======== EXERCISE MATERIAL

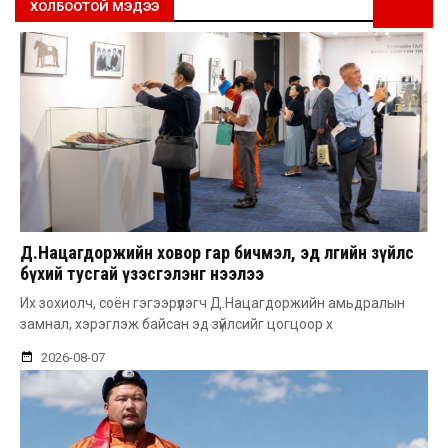
ХОЛБООТОЙ МЭДЭЭ
Д.Нацагдоржийн ховор гар бичмэл, эд өлгийн зүйлс
бүхий тусгай үзэсгэлэнг нээлээ
Их зохиолч, соён гэгээрүүлэгч Д.Нацагдоржийн амьдралын
замнал, хэрэглэж байсан эд зүйлсийг цогцоор х
2026-08-07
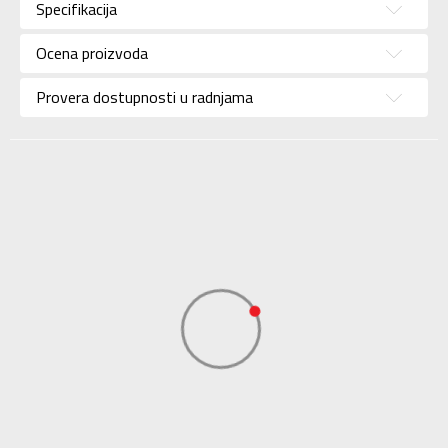
Specifikacija
Brend
NIKE
Uzrast
Za odrasle
Ocena proizvoda
Namena
Lifestyle
Provera dostupnosti u radnjama
Boja
Zelena
Uvoznik
Sport Time
Dobavljač
Sport Time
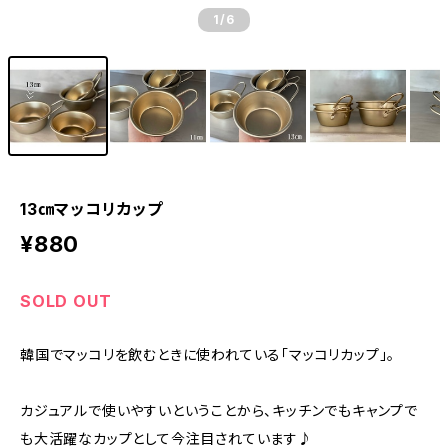
1
/6
13㎝マッコリカップ
¥880
SOLD OUT
韓国でマッコリを飲むときに使われている「マッコリカップ」。
カジュアルで使いやすいということから、キッチンでもキャンプで
も大活躍なカップとして今注目されています♪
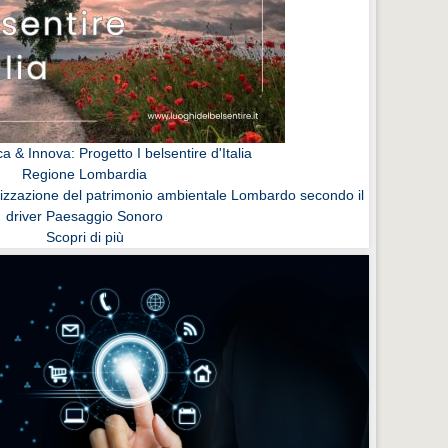
 & Innova: Progetto I belsentire d'Italia
Regione Lombardia
rizzazione del patrimonio ambientale Lombardo secondo il
driver Paesaggio Sonoro
Scopri di più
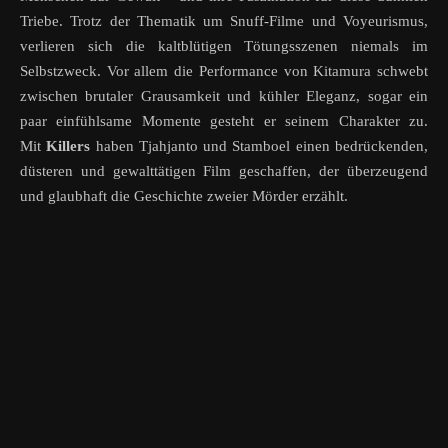
Triebe. Trotz der Thematik um Snuff-Filme und Voyeurismus,
verlieren sich die kaltblütigen Tötungsszenen niemals im
Selbstzweck. Vor allem die Performance von Kitamura schwebt
zwischen brutaler Grausamkeit und kühler Eleganz, sogar ein
paar einfühlsame Momente gesteht er seinem Charakter zu.
Mit
Killers
haben Tjahjanto und Stamboel einen bedrückenden,
düsteren und gewalttätigen Film geschaffen, der überzeugend
und glaubhaft die Geschichte zweier Mörder erzählt.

================

*TO DO:* Gather every line of the material above that contains the string "マッコリカップ". Case counts.

*TASK OUTPUT:*
13㎝マッコリカップ
韓国でマッコリを飲むときに使われている「マッコリカップ」。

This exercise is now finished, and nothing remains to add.